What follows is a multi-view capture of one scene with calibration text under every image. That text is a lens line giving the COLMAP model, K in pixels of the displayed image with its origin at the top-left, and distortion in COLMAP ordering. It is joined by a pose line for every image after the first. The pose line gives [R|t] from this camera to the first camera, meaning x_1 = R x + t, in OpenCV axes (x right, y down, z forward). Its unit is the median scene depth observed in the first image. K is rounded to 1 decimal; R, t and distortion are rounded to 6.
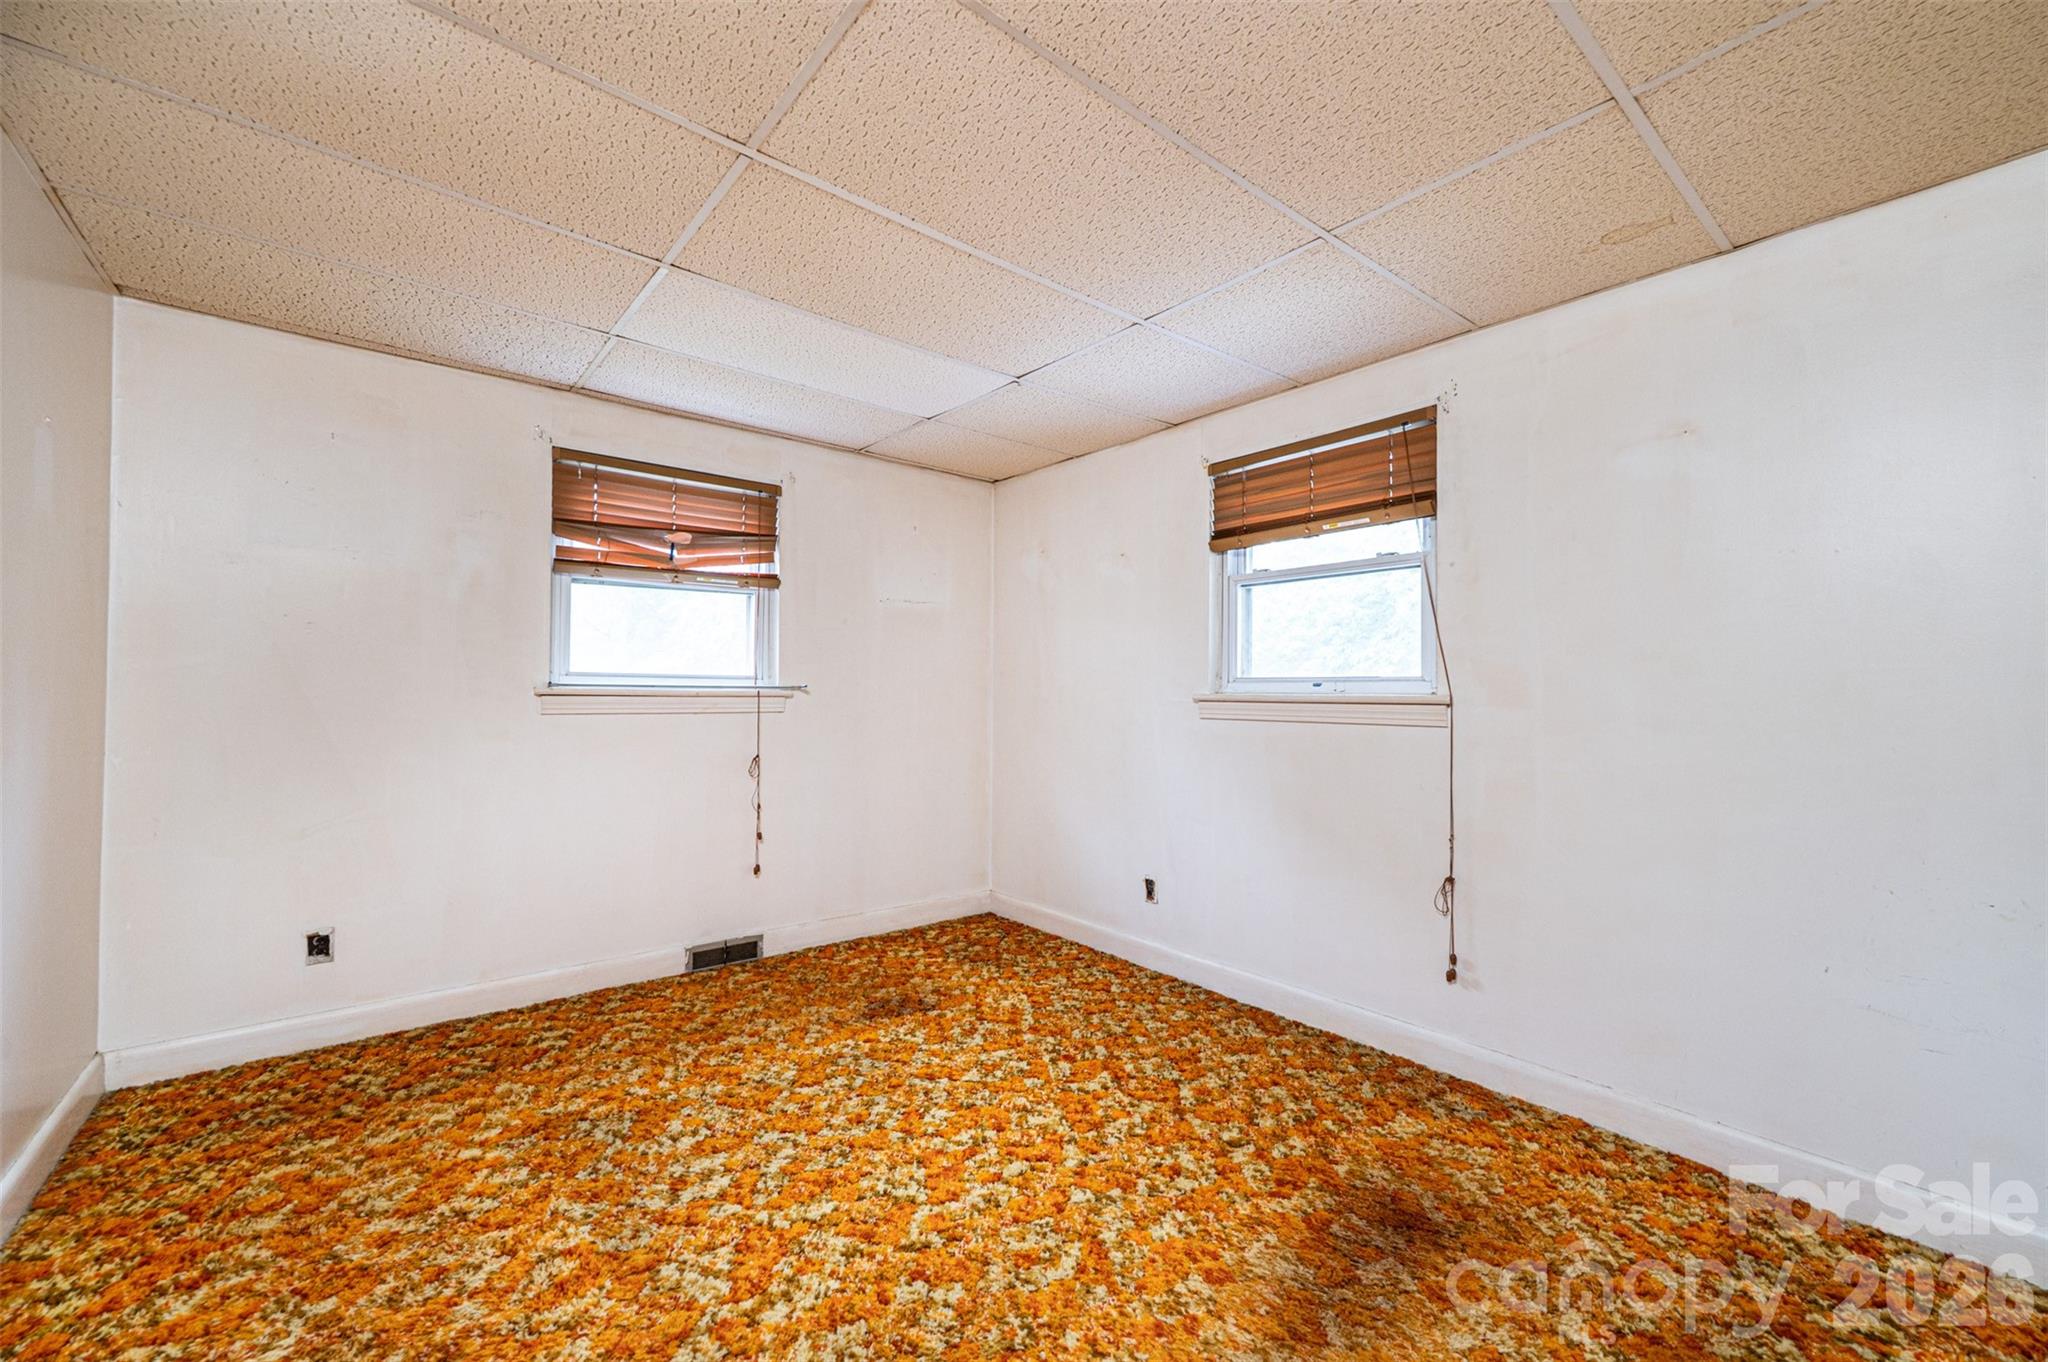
lens RADIAL K [[813.9, 0, 1026.8], [0, 813.9, 683.0], [0, 0, 1]] dist [-0.001182, 0.000027]
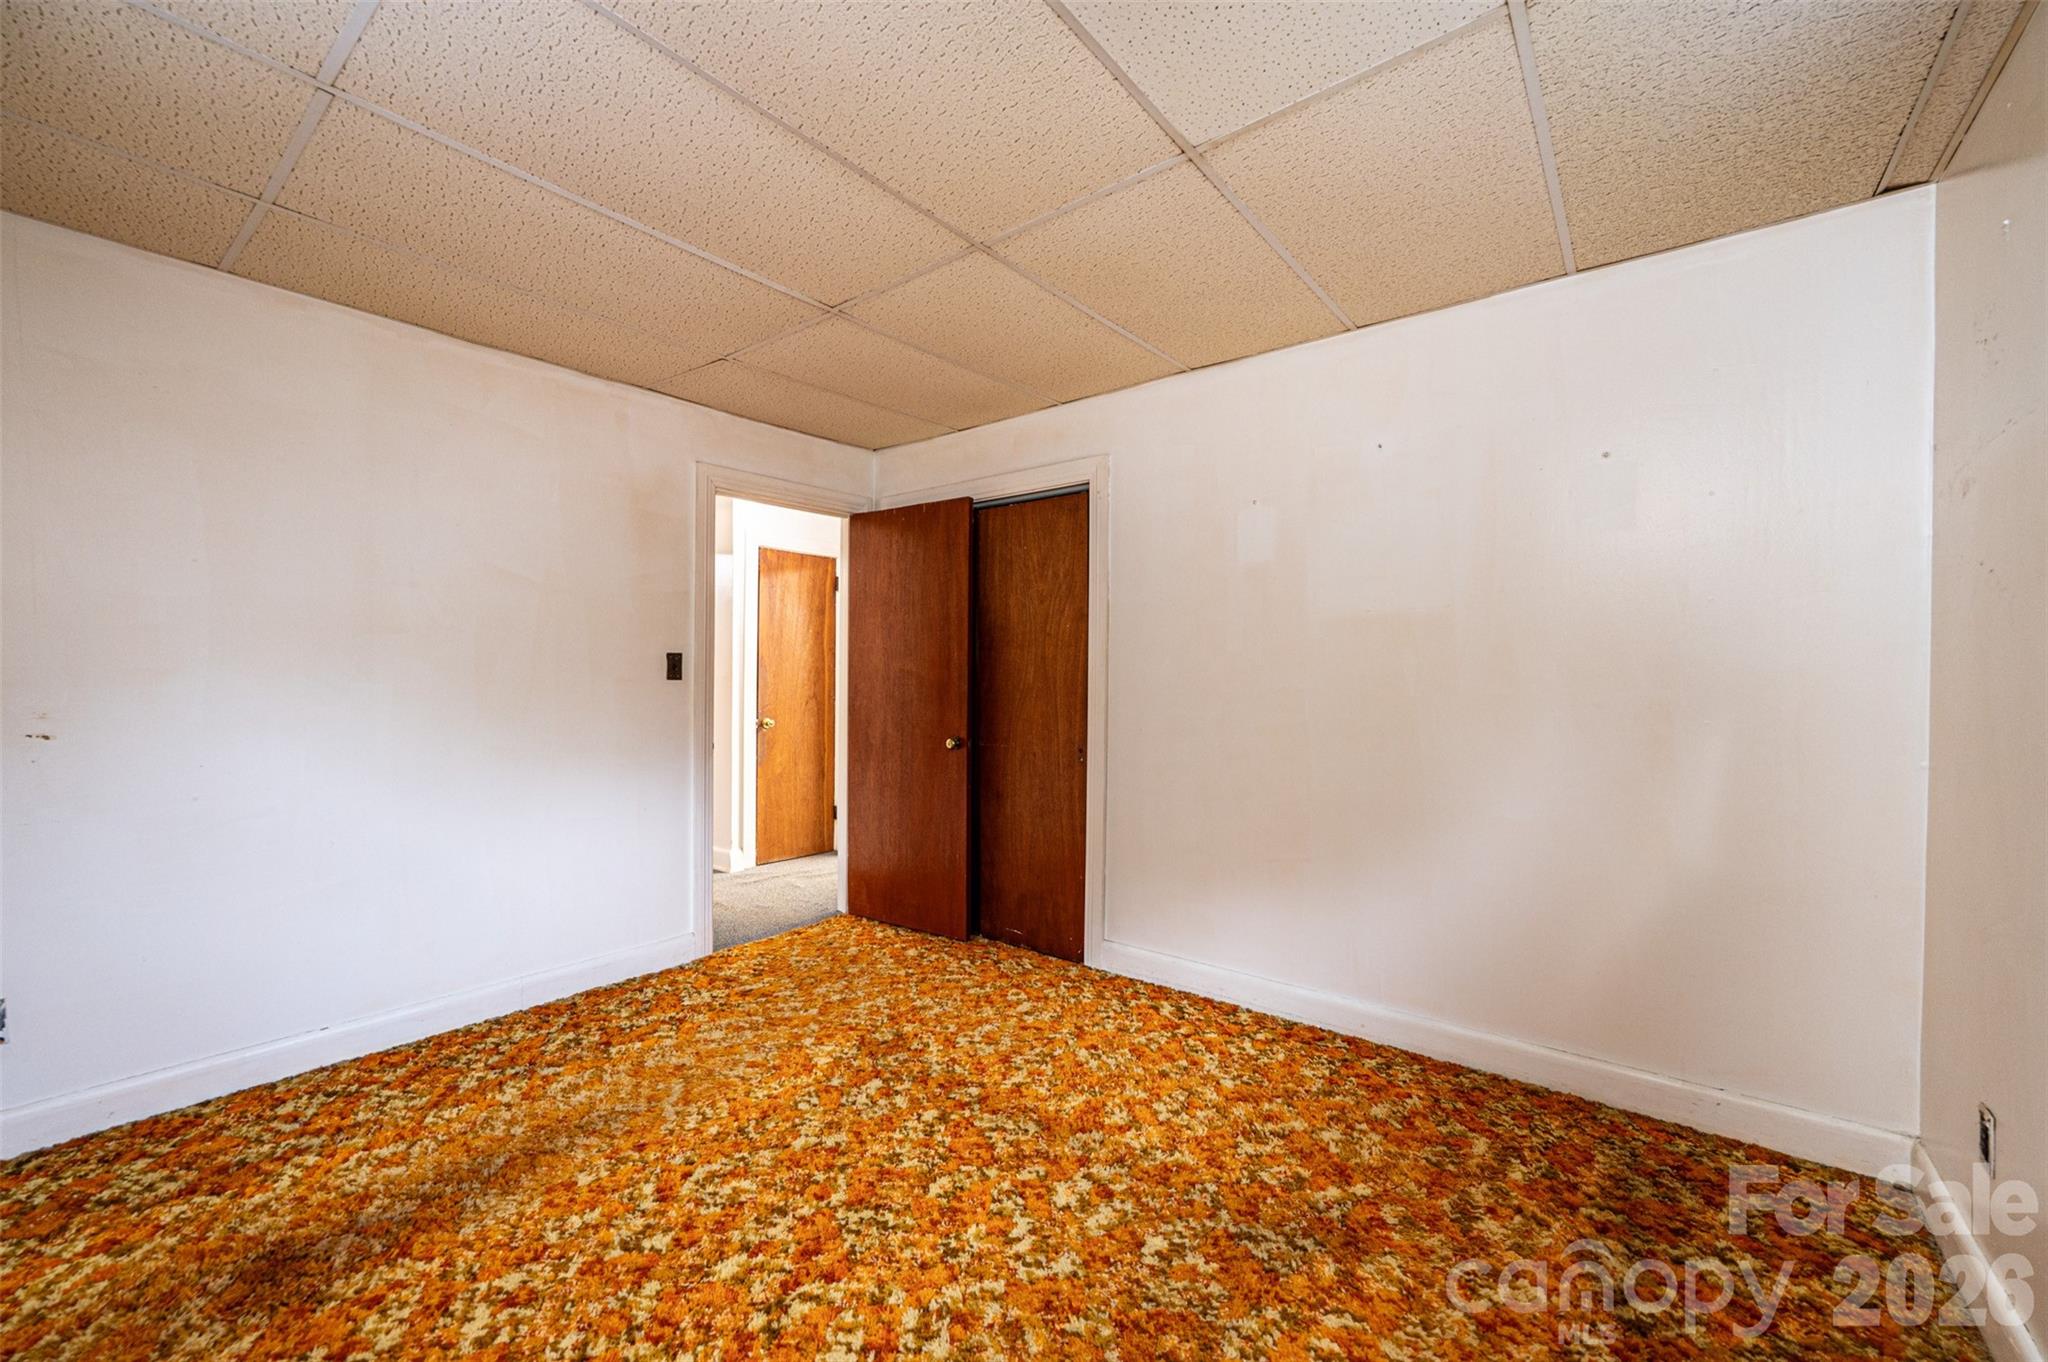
lens RADIAL K [[813.9, 0, 1026.8], [0, 813.9, 683.0], [0, 0, 1]] dist [-0.001182, 0.000027]
pose [[-0.976150, -0.009991, -0.216868, -0.097745], [-0.009864, 0.999950, -0.001668, 0.014170], [0.216874, 0.000511, -0.976200, 1.495165]]
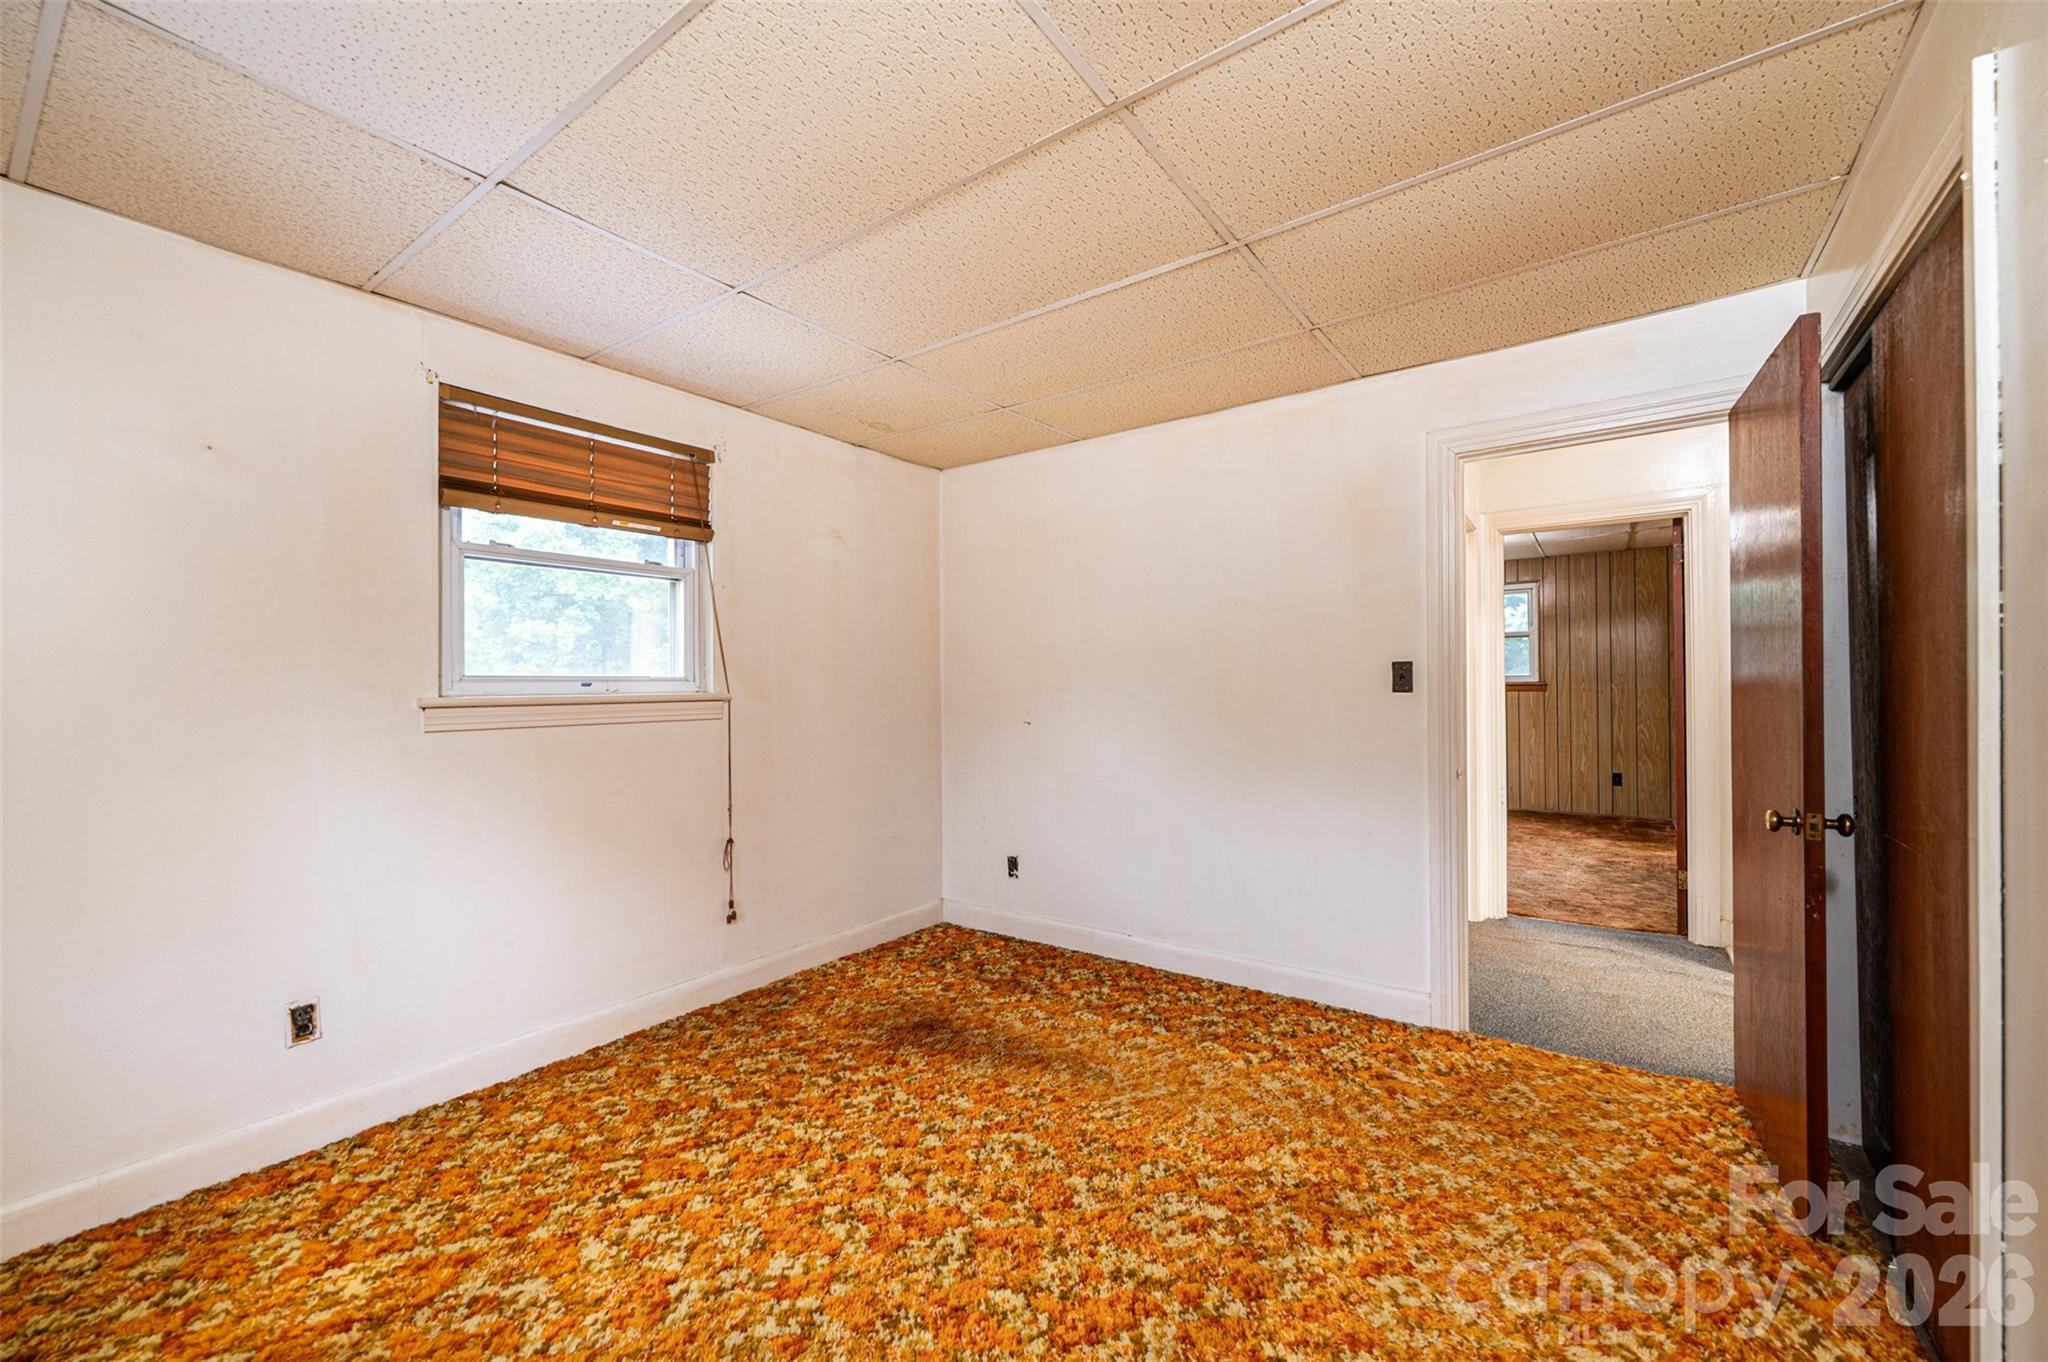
lens RADIAL K [[813.9, 0, 1026.8], [0, 813.9, 683.0], [0, 0, 1]] dist [-0.001182, 0.000027]
pose [[-0.257779, -0.000969, 0.966203, -0.804530], [-0.001046, 0.999999, 0.000723, -0.001038], [-0.966203, -0.000824, -0.257780, 0.890527]]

* THE TASK: Copy out every line of text in the material above, character for character, and leave out the pictures.

* RESULT:
What follows is a multi-view capture of one scene with calibration text under every image. That text is a lens line giving the COLMAP model, K in pixels of the displayed image with its origin at the top-left, and distortion in COLMAP ordering. It is joined by a pose line for every image after the first. The pose line gives [R|t] from this camera to the first camera, meaning x_1 = R x + t, in OpenCV axes (x right, y down, z forward). Its unit is the median scene depth observed in the first image. K is rounded to 1 decimal; R, t and distortion are rounded to 6.
lens RADIAL K [[813.9, 0, 1026.8], [0, 813.9, 683.0], [0, 0, 1]] dist [-0.001182, 0.000027]
lens RADIAL K [[813.9, 0, 1026.8], [0, 813.9, 683.0], [0, 0, 1]] dist [-0.001182, 0.000027]
pose [[-0.976150, -0.009991, -0.216868, -0.097745], [-0.009864, 0.999950, -0.001668, 0.014170], [0.216874, 0.000511, -0.976200, 1.495165]]
lens RADIAL K [[813.9, 0, 1026.8], [0, 813.9, 683.0], [0, 0, 1]] dist [-0.001182, 0.000027]
pose [[-0.257779, -0.000969, 0.966203, -0.804530], [-0.001046, 0.999999, 0.000723, -0.001038], [-0.966203, -0.000824, -0.257780, 0.890527]]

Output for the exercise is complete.